● **WHAT YOU ARE ASKED TO DO**: Where a line of the entries holds the string "labels", copy that line.

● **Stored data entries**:
= Beginning of Section =

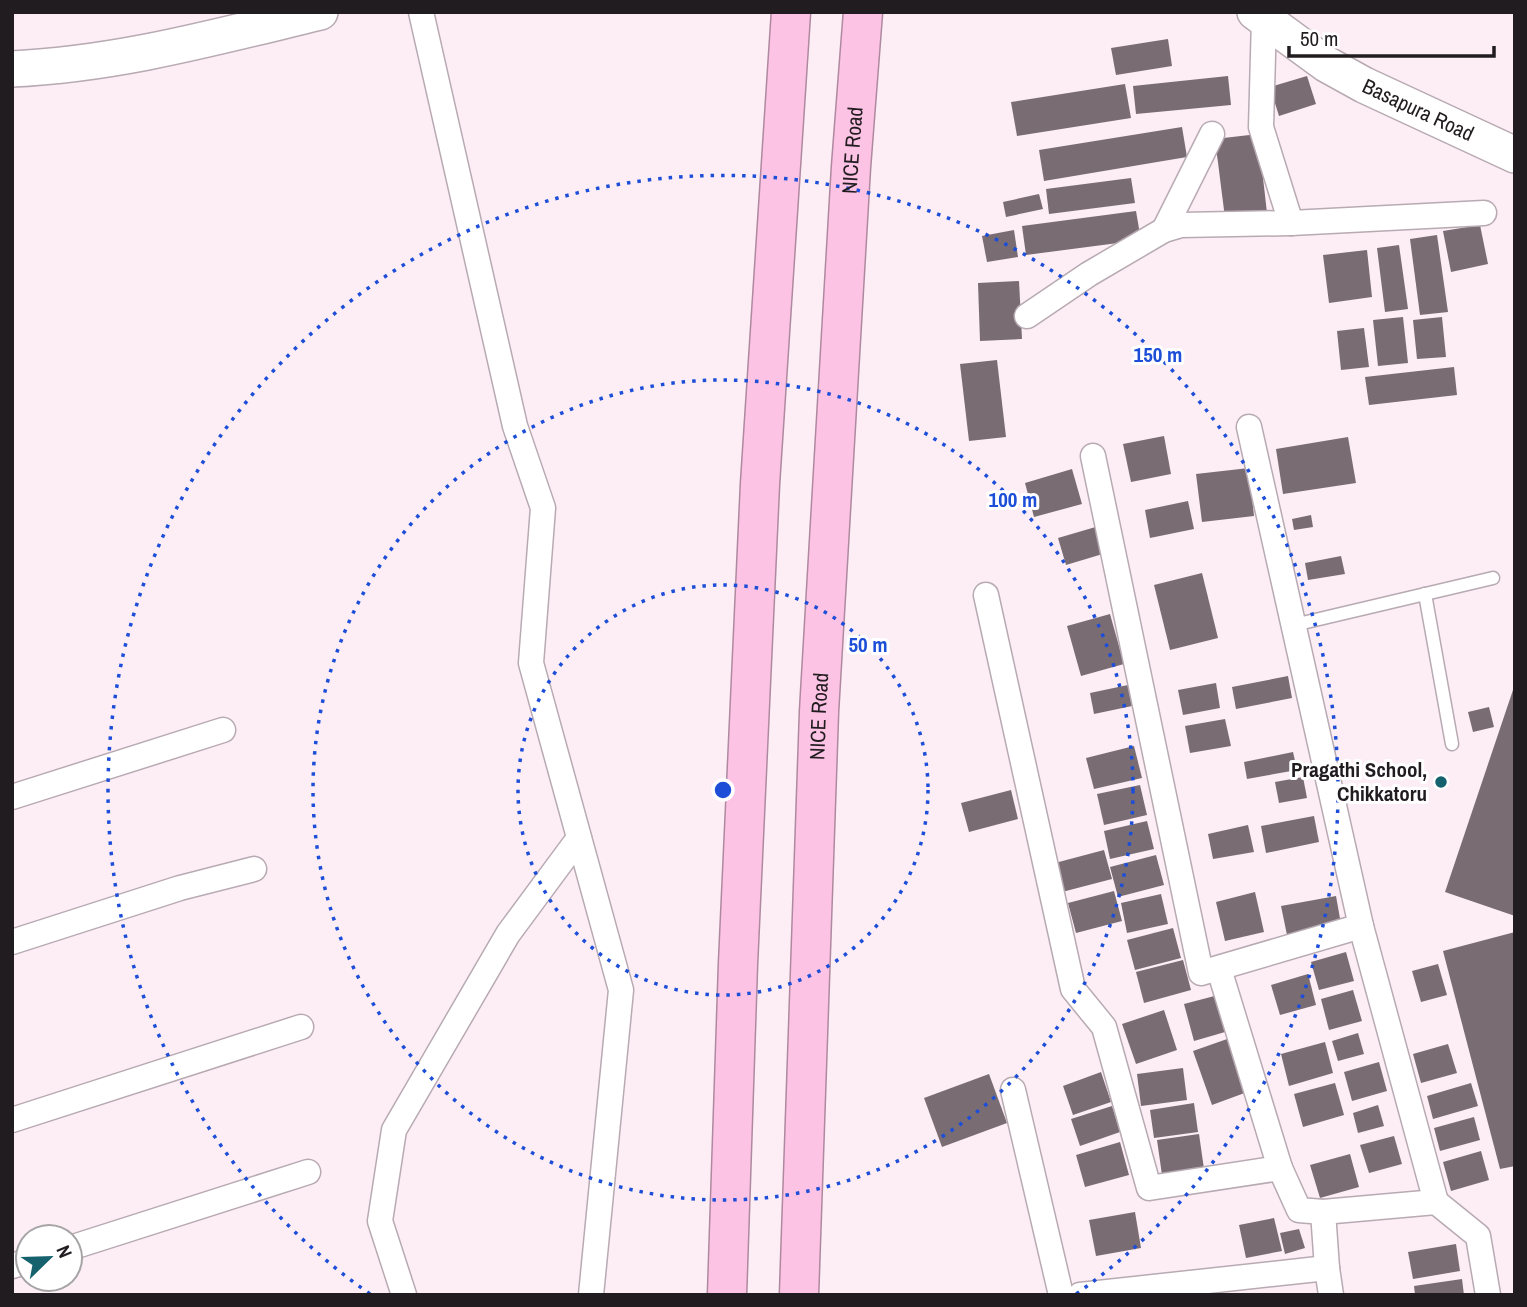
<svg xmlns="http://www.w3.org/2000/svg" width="1527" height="1307" viewBox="0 0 1527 1307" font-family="'Archivo Narrow',sans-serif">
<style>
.building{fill:#796c73}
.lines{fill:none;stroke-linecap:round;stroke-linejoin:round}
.lane-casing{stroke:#b8aab2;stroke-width:15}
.street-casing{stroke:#b8aab2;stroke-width:27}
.secondary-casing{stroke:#b8aab2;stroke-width:38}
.highway-casing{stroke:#af899f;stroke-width:41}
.lane{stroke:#fff;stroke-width:12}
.street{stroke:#fff;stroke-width:24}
.secondary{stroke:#fff;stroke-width:35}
.highway{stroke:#fcc3e4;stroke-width:38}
.ring{fill:none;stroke:#1d4ed8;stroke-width:3.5;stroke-dasharray:3.5 7}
.poi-dot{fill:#15616d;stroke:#fff;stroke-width:2.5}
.labels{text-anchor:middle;stroke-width:6;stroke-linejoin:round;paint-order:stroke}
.street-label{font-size:21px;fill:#211c1f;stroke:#fff}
.poi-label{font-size:21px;font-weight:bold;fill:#211c1f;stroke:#fff;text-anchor:end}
.centre{fill:#1d4ed8;stroke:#fff;stroke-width:3.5}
.ring-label{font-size:21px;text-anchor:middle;font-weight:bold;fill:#1d4ed8;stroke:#fff;stroke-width:6;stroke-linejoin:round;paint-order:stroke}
</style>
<rect width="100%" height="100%" fill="#fdeef6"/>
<g class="building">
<polygon points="1168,39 1172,66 1116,75 1111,48"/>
<polygon points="1228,76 1231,105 1136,114 1133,86"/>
<polygon points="1307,76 1316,104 1279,116 1270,87"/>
<polygon points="1125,84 1131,118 1017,136 1011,102"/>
<polygon points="1182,127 1187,157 1044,181 1039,150"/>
<polygon points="1258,134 1267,213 1225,218 1215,139"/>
<polygon points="1131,178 1135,203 1049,214 1046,189"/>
<polygon points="1039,194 1043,209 1006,217 1003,202"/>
<polygon points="1136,211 1141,240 1026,255 1022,226"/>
<polygon points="1480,225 1488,264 1451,272 1443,231"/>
<polygon points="1014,230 1018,257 987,262 982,236"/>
<polygon points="1437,235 1448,312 1420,315 1410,239"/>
<polygon points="1399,245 1408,309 1385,312 1377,248"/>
<polygon points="1367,250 1372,297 1329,303 1323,255"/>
<polygon points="1019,281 1022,339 980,341 978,283"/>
<polygon points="1403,317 1408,363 1378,366 1373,320"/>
<polygon points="1442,317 1446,357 1417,359 1413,320"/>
<polygon points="1364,328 1369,367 1341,370 1337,331"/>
<polygon points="997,360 1006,437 969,441 960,364"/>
<polygon points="1454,367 1457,395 1369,405 1365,377"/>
<polygon points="1164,436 1171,474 1131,482 1123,444"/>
<polygon points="1348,437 1356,483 1283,494 1276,449"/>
<polygon points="1249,468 1254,516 1202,522 1196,474"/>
<polygon points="1072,469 1082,504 1034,517 1025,483"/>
<polygon points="1188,501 1194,529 1150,538 1145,510"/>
<polygon points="1311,515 1313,527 1294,530 1292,519"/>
<polygon points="1099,526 1106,553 1066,565 1058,538"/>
<polygon points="1341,556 1345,574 1308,580 1305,563"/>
<polygon points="1202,573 1218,638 1170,650 1154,585"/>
<polygon points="1110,614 1124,664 1081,676 1067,626"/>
<polygon points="1288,676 1292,698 1236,709 1232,687"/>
<polygon points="1216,683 1220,708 1183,715 1178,690"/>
<polygon points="1515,684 1515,916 1445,892"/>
<polygon points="1128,685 1132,706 1094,714 1090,693"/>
<polygon points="1489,707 1494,727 1473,732 1468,712"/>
<polygon points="1225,719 1231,746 1190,753 1185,726"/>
<polygon points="1134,746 1142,778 1094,789 1086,758"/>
<polygon points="1293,752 1297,770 1247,779 1244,762"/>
<polygon points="1303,777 1307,798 1279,803 1275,782"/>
<polygon points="1140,785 1147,815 1104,825 1097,794"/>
<polygon points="1011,790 1018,819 969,832 961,803"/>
<polygon points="1314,816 1319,842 1266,853 1261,826"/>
<polygon points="1147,821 1154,849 1110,859 1104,831"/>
<polygon points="1248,825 1254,852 1213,859 1208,834"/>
<polygon points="1104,850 1112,879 1062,892 1055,863"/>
<polygon points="1156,855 1164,885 1118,897 1110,867"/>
<polygon points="1114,891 1122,921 1076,933 1068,903"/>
<polygon points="1255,892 1264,932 1225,941 1216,902"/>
<polygon points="1161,894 1168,924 1127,933 1121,903"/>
<polygon points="1336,896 1341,924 1287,935 1281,906"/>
<polygon points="1173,928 1181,958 1135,970 1127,940"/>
<polygon points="1515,932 1515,1166 1500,1169 1443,951"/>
<polygon points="1346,952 1354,981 1319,990 1311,962"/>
<polygon points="1183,960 1191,990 1144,1003 1136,972"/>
<polygon points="1438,964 1447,995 1421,1002 1412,971"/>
<polygon points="1308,974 1316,1005 1280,1015 1271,985"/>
<polygon points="1353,990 1362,1021 1329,1030 1321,999"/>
<polygon points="1222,994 1232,1030 1194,1041 1184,1004"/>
<polygon points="1164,1010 1177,1050 1136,1064 1122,1024"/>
<polygon points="1358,1033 1364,1054 1338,1061 1332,1041"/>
<polygon points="1230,1038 1250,1091 1212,1105 1193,1051"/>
<polygon points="1325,1042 1333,1073 1289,1086 1281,1054"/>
<polygon points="1448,1044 1457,1073 1421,1083 1413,1054"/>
<polygon points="1379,1062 1387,1091 1352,1101 1344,1072"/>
<polygon points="1183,1068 1187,1100 1141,1106 1137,1074"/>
<polygon points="1101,1072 1111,1102 1073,1115 1063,1086"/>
<polygon points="989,1074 1007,1123 942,1147 924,1098"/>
<polygon points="1335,1083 1344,1115 1303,1127 1294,1094"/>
<polygon points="1471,1083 1478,1106 1433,1119 1427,1096"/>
<polygon points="1194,1103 1198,1132 1154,1138 1150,1110"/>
<polygon points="1378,1105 1384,1126 1358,1133 1353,1113"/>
<polygon points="1112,1106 1120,1132 1080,1146 1071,1119"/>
<polygon points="1474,1117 1480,1140 1440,1151 1434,1128"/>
<polygon points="1199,1134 1204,1169 1162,1175 1157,1140"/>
<polygon points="1394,1136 1402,1164 1369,1173 1360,1145"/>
<polygon points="1120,1142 1129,1175 1085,1187 1076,1155"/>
<polygon points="1481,1151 1489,1180 1451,1191 1443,1162"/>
<polygon points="1350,1154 1359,1187 1320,1198 1310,1165"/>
<polygon points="1135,1212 1141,1248 1096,1256 1089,1220"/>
<polygon points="1274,1218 1282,1251 1246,1258 1239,1225"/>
<polygon points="1299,1229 1305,1248 1285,1254 1280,1233"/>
<polygon points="1456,1244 1460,1271 1413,1279 1408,1252"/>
<polygon points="1462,1279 1464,1295 1415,1295 1414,1286"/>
</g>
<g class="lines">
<g class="lane-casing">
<g id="lane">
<polyline points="1425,594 1452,744"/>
<polyline points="1294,625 1493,578"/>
</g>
</g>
<g class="street-casing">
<g id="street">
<polyline points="421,12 515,426 543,508 531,663 621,990 591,1295"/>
<polyline points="1264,19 1261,127 1291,223"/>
<polyline points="1164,230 1212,134"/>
<polyline points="1027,316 1089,274 1164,230 1181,225 1291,223 1484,213"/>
<polyline points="1249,427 1361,926 1436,1202"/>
<polyline points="1093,456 1201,973 1361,926"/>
<polyline points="986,595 1073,989 1104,1027 1149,1188 1280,1168"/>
<polyline points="12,797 223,730"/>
<polyline points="12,942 180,888 254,869"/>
<polyline points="1219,969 1280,1168 1299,1210 1323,1212 1436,1202 1478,1236 1488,1295"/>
<polyline points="1013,1090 1061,1295"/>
<polyline points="12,1120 301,1027"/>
<polyline points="1323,1212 1327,1268 1331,1295"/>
<polyline points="70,1248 308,1172"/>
<polyline points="12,1266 28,1261"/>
<polyline points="404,1295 380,1221 394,1130 508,934 579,838"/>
<polyline points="1080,1295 1327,1268"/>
</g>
</g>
<g class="secondary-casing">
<g id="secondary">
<path id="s1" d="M1255,12L1326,64L1364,85L1515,155"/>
<path d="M12,69C119,64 216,37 320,12"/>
</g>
</g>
<g class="highway-casing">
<g id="highway">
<polyline points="727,1295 738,964 760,484 791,12"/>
<path id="s2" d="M799,1295L819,712L851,167L863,12"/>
</g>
</g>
<use href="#lane" class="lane"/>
<use href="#street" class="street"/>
<use href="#secondary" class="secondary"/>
<use href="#highway" class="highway"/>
</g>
<g class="ring">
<circle cx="723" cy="790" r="205"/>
<circle cx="723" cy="790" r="410"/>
<path d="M370 1294A615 615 0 1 1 1076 1294"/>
</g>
<circle class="poi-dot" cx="1441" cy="782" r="7"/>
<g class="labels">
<g class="street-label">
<text dy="7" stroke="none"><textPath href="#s1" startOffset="191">Basapura Road</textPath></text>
<text dy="7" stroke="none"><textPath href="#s2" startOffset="1146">NICE Road</textPath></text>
<text dy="7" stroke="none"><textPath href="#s2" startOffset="579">NICE Road</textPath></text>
</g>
<g class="poi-label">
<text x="1427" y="777">Pragathi School,<tspan x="1427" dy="24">Chikkatoru</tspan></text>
</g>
</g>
<circle cx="723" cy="790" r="10" class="centre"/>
<g class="ring-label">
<text x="1158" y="362">150 m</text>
<text x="1013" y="507">100 m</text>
<text x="868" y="652">50 m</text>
</g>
<rect width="1527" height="1307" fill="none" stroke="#211c1f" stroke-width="28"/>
<g transform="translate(49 1258) rotate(67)"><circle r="33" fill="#ffffff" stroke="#a6a4a5" stroke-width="2"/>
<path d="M0-5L12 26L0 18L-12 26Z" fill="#15616d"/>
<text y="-10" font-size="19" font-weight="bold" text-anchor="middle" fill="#211c1f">N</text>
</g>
<path d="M1289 46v10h205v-10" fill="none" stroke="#211c1f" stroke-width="3.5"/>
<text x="1300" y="46" font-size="21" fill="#211c1f" stroke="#ffffff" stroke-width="5" paint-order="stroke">50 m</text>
</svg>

= End of Section =

● **ANSWER TO THE EXERCISE**:
.labels{text-anchor:middle;stroke-width:6;stroke-linejoin:round;paint-order:stroke}
<g class="labels">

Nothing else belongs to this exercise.